At the same time as MOOC advocates celebrate global access, they write off the notoriously low retention rates for completion, saying it is impossible to determine whether an enrollee seeks to finish a course. Ignoring such data means the sample size for review and iterative design comes from the roaming autodidacts, creating a system serving those who already do well, while stressing the intention is to reach those who do not.
Whether the MOOC is dead or not is inconsequential; the learning phenomenon catalysed by the founders of Udacity and Coursera has not been shown to better affect the learners it has identified, despite significant financial and labour investment. Despite the earnestness of most MOOC professors, the efforts of development, implementation and assessment have not been shown to be worth their time. This should be unacceptable for higher education, and the promise that stems from the Enlightenment through to today.
The solution may start with research back into the histories of distance education as well as audiovisual materials. Professor Emeritus of Distance Education, Terry Anderson, posited a theorem in 2003 regarding the quality of distance education: if a student has one superior interaction inside of a course triumvirate (student-student, student-teacher, student-content), the importance of the other two interactions can be reduced, or potentially eliminated, without harming the learning experience. The earliest MOOCs, those existing before Udacity, trafficked in the student-teacher and student-student interactions, while the post-Udacity MOOCs have been heavily focused on student-content. In order to make good use of the energy and goodwill that has come to education through MOOC hype, the student-content interaction must be of a superior quality.

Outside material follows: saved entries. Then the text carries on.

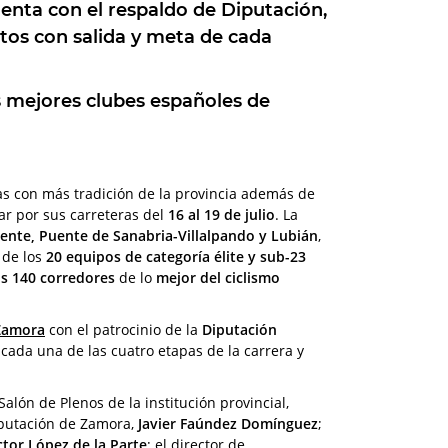
uenta con el respaldo de
Diputación,
ntos
con salida y meta de cada
s mejores clubes españoles
de
apas con más tradición de la provincia además de
dar por sus carreteras del
16 al 19 de julio
. La
ente, Puente de Sanabria-Villalpando y Lubián
,
 de los
20 equipos de categoría élite y sub-23
s 140 corredores
de lo
mejor del ciclismo
 Zamora
con el patrocinio de la
Diputación
cada una de las cuatro etapas de la carrera y
alón de Plenos de la institución provincial,
iputación de Zamora,
Javier Faúndez Domínguez
;
ctor López de la Parte
; el director de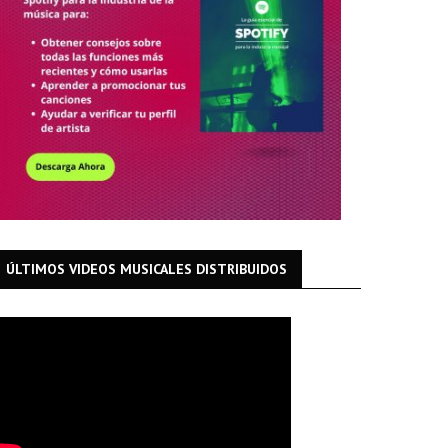
ÚLTIMOS VIDEOS MUSICALES DISTRIBUIDOS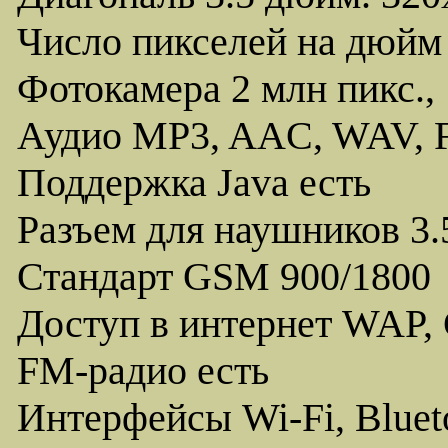
Число пикселей на дюйм 
Фотокамера 2 млн пикс.,
Аудио MP3, AAC, WAV, 
Поддержка Java есть
Разъем для наушников 3.
Стандарт GSM 900/1800
Доступ в интернет WAP,
FM-радио есть
Интерфейсы Wi-Fi, Bluet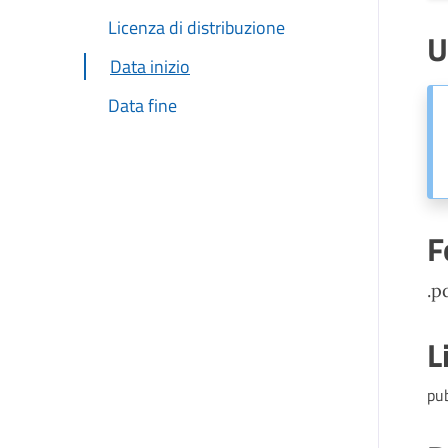
Licenza di distribuzione
U
Data inizio
Data fine
F
.p
L
pu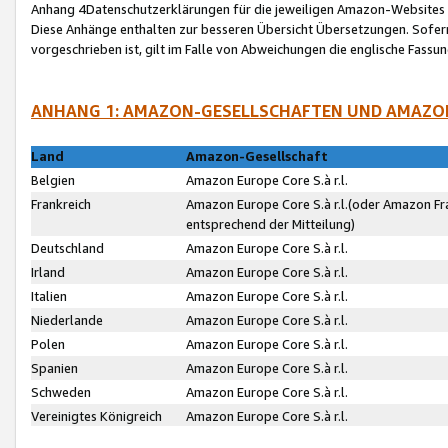
Anhang 4Datenschutzerklärungen für die jeweiligen Amazon-Websites
Diese Anhänge enthalten zur besseren Übersicht Übersetzungen. Sofe
vorgeschrieben ist, gilt im Falle von Abweichungen die englische Fass
ANHANG 1: AMAZON-GESELLSCHAFTEN UND AMAZO
Land
Amazon-Gesellschaft
Belgien
Amazon Europe Core S.à r.l.
Frankreich
Amazon Europe Core S.à r.l.(oder Amazon Fr
entsprechend der Mitteilung)
Deutschland
Amazon Europe Core S.à r.l.
Irland
Amazon Europe Core S.à r.l.
Italien
Amazon Europe Core S.à r.l.
Niederlande
Amazon Europe Core S.à r.l.
Polen
Amazon Europe Core S.à r.l.
Spanien
Amazon Europe Core S.à r.l.
Schweden
Amazon Europe Core S.à r.l.
Vereinigtes Königreich
Amazon Europe Core S.à r.l.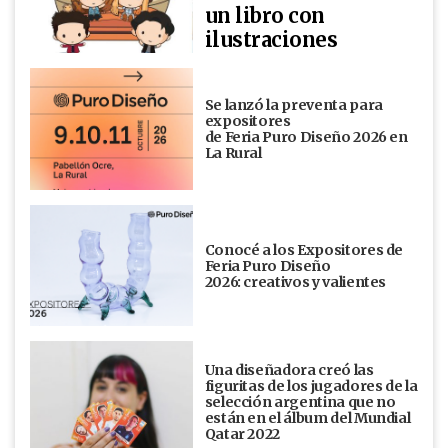
un libro con
ilustraciones
Se lanzó la preventa para
expositores
de Feria Puro Diseño 2026 en
La Rural
Conocé a los Expositores de
Feria Puro Diseño
2026: creativos y valientes
Una diseñadora creó las
figuritas de los jugadores de la
selección argentina que no
están en el álbum del Mundial
Qatar 2022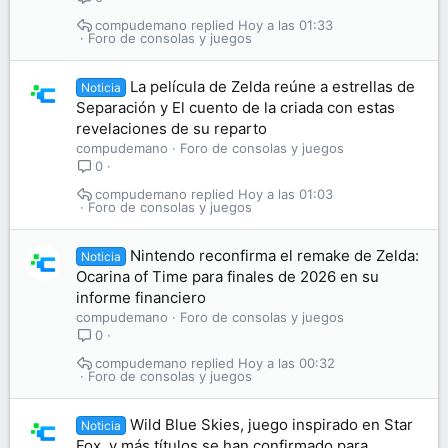
compudemano
Hoy a las 01:33
Foro de consolas y juegos
La película de Zelda reúne a estrellas de
Noticia
Separación y El cuento de la criada con estas
revelaciones de su reparto
compudemano
Foro de consolas y juegos
0
compudemano
Hoy a las 01:03
Foro de consolas y juegos
Nintendo reconfirma el remake de Zelda:
Noticia
Ocarina of Time para finales de 2026 en su
informe financiero
compudemano
Foro de consolas y juegos
0
compudemano
Hoy a las 00:32
Foro de consolas y juegos
Wild Blue Skies, juego inspirado en Star
Noticia
Fox, y más títulos se han confirmado para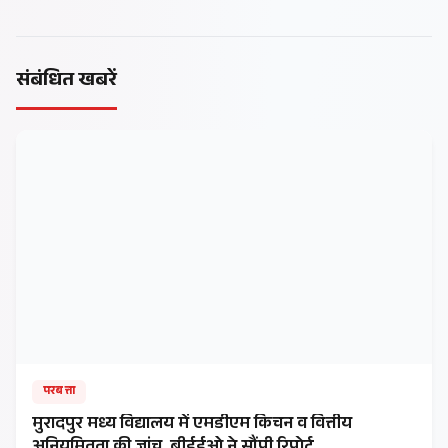
संबंधित खबरें
परबत्ता
मुरादपुर मध्य विद्यालय में एमडीएम किचन व वित्तीय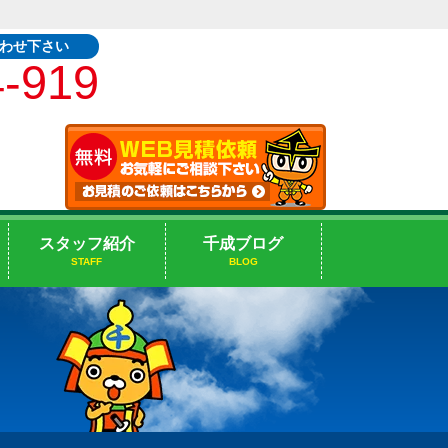
合わせ下さい
4-919
スタッフ紹介
千成ブログ
STAFF
BLOG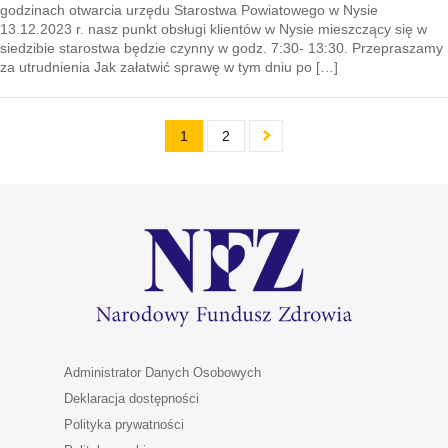
godzinach otwarcia urzędu Starostwa Powiatowego w Nysie
13.12.2023 r. nasz punkt obsługi klientów w Nysie mieszczący się w
siedzibie starostwa będzie czynny w godz. 7:30- 13:30. Przepraszamy
za utrudnienia Jak załatwić sprawę w tym dniu po […]
1
2
Administrator Danych Osobowych
Deklaracja dostępności
Polityka prywatności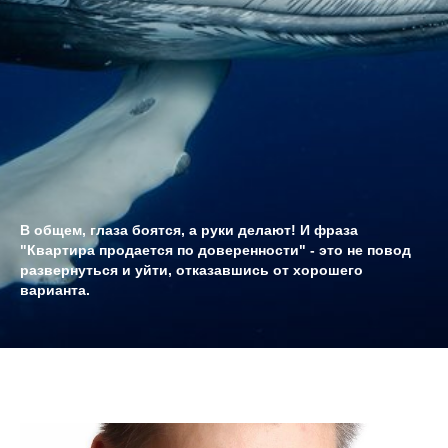
В общем, глаза боятся, а руки делают! И фраза
"Квартира продается по доверенности" - это не повод
развернуться и уйти, отказавшись от хорошего
варианта.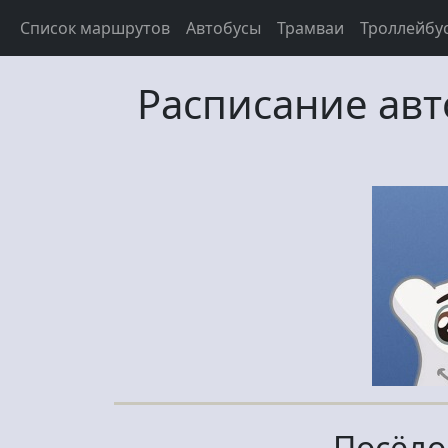
Список маршрутов
Автобусы
Трамваи
Троллейбу
Расписание ав
Посёлок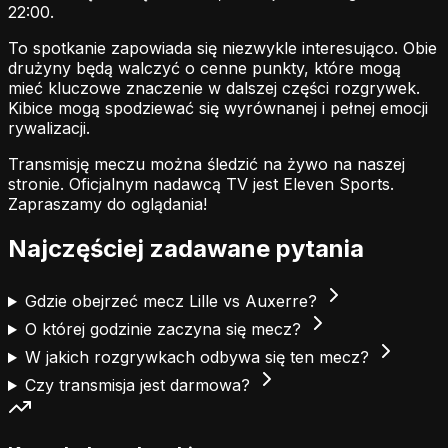
22:00.
To spotkanie zapowiada się niezwykle interesująco. Obie
drużyny będą walczyć o cenne punkty, które mogą
mieć kluczowe znaczenie w dalszej części rozgrywek.
Kibice mogą spodziewać się wyrównanej i pełnej emocji
rywalizacji.
Transmisję meczu można śledzić na żywo na naszej
stronie.
Oficjalnym nadawcą TV jest Eleven Sports.
Zapraszamy do oglądania!
Najczęściej zadawane pytania
Gdzie obejrzeć mecz Lille vs Auxerre?
O której godzinie zaczyna się mecz?
W jakich rozgrywkach odbywa się ten mecz?
Czy transmisja jest darmowa?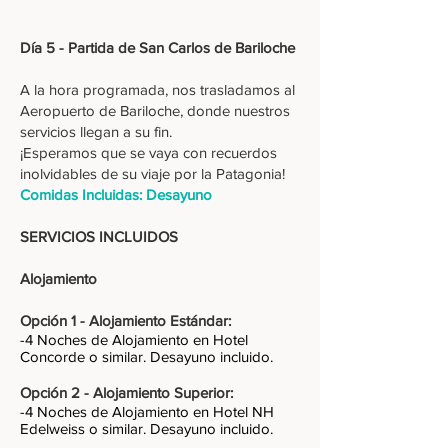
Día 5 - Partida de San Carlos de Bariloche
A la hora programada, nos trasladamos al
Aeropuerto de Bariloche, donde nuestros
servicios llegan a su fin.
¡Esperamos que se vaya con recuerdos
inolvidables de su viaje por la Patagonia!
Comidas Incluidas: Desayuno
SERVICIOS INCLUIDOS
Alojamiento
Opción 1 - Alojamiento Estándar:
-4 Noches de Alojamiento en Hotel
Concorde o similar. Desayuno incluido.
Opción 2 - Alojamiento Superior:
-4 Noches de Alojamiento en Hotel NH
Edelweiss o similar. Desayuno incluido.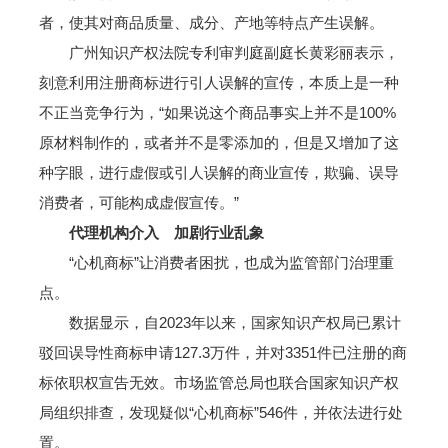
者，使其对商品质量、成分、产地等特点产生误解。
广州知识产权法院专利审判庭副庭长黄彩丽表示，
刻意利用注册商标进行引人误解的宣传，本质上是一种
不正当竞争行为，“如果说这个商品事实上并不是100%
原材料制作的，或者并不是零添加的，但是又增加了这
种字眼，进行虚假或引人误解的商业宣传，欺骗、误导
消费者，可能构成虚假宣传。”
代理机构介入 加剧行业乱象
“心机商标”让消费者困扰，也成为监管部门治理重
点。
数据显示，自2023年以来，国家知识产权局已累计
驳回误导性商标申请127.3万件，并对3351件已注册的商
标依职权宣告无效。市场监管总局也联合国家知识产权
局组织排查，发现疑似“心机商标”546件，并依法进行处
置。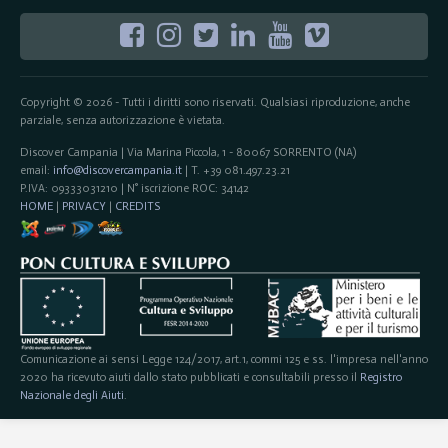
Copyright © 2026 - Tutti i diritti sono riservati. Qualsiasi riproduzione, anche
parziale, senza autorizzazione è vietata.
Discover Campania | Via Marina Piccola, 1 - 80067 SORRENTO (NA)
email:
info@discovercampania.it
| T. +39 081.497.23.21
P.IVA: 09333031210 | N° iscrizione ROC: 34142
HOME
|
PRIVACY
|
CREDITS
Comunicazione ai sensi Legge 124/2017, art.1, commi 125 e ss. l'impresa nell'anno
2020 ha ricevuto aiuti dallo stato pubblicati e consultabili presso il
Registro
Nazionale degli Aiuti
.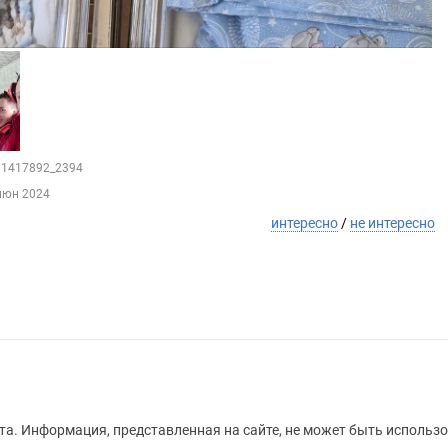
171417892_2394
июн 2024
интересно
/
не интересно
а. Информация, представленная на сайте, не может быть использо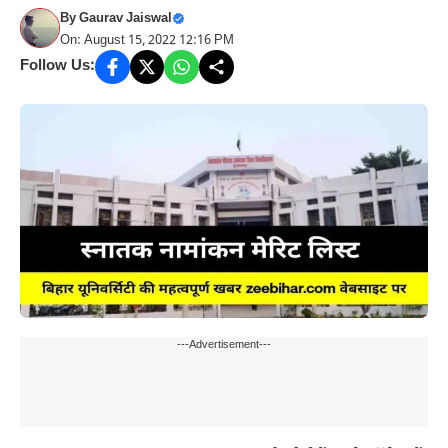
By
Gaurav Jaiswal
On: August 15, 2022 12:16 PM
Follow Us:
---Advertisement---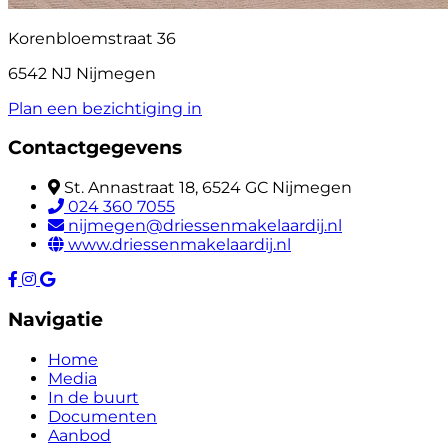
Korenbloemstraat 36
6542 NJ Nijmegen
Plan een bezichtiging in
Contactgegevens
St. Annastraat 18, 6524 GC Nijmegen
024 360 7055
nijmegen@driessenmakelaardij.nl
www.driessenmakelaardij.nl
Navigatie
Home
Media
In de buurt
Documenten
Aanbod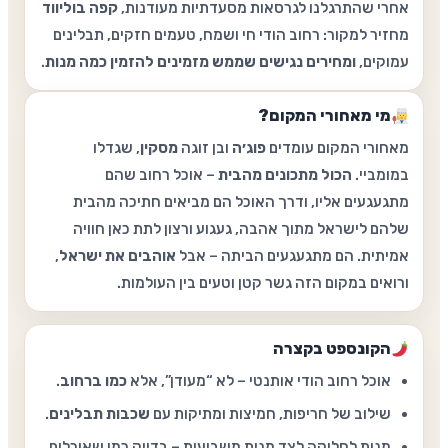
אחרי שהתרגלנו לגרסאות מסעדתיות מעודנות,
קפה בוליווד
מחזיר למקור: רחוב הודי חי ושמח, טעמים חזקים, תבלינים
עמוקים,
ומחירים נגישים שממש מזמינים להזמין כמה מנות
.
מי מאחורי המקום?
מאחורי המקום עומדים
פוג׳ה
ובן זוגה
מסקין
, שגדלו
במומביי.
הכול מתכונים מהבית
– אוכל רחוב שהם
מתגעגעים אליו, ודרך האוכל הם מביאים חתיכה מהבית
שלהם לישראל מתוך אהבה, געגוע ורצון לתת כאן חוויה
אמיתית. הם מתגעגעים הביתה – אבל
אוהבים את ישראל
,
ורואים במקום הזה גשר קטן וטעים בין העולמות.
הקונספט בקצרה
אוכל רחוב הודי אותנטי – לא “מעודן”, אלא
כמו ברחוב
.
שילוב של חריפות, חמיצות ומתיקות עם
שכבות תבלינים
.
מנות לחלוקה לצד מנות משביעות – בדיוק כמו שאוכלים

Creating such MOOCs will not be easy, as they will require platforms for learning that are interested not in correlating clicks and time in platform with evidence of learning, but instead cause epiphany moments for learners across the globe, here defining a learner as someone who does not yet know that which s/he loves. Here is where the rich history of educational film needs to be a staple of contemporary course design, from the importance of a proper production team, to the nuances of camera capture and image juxtaposition in editing. In 2017, the educational film needs to be more than a PowerPoint show. If we work across our campuses and across our domains to develop, we could colonise something new.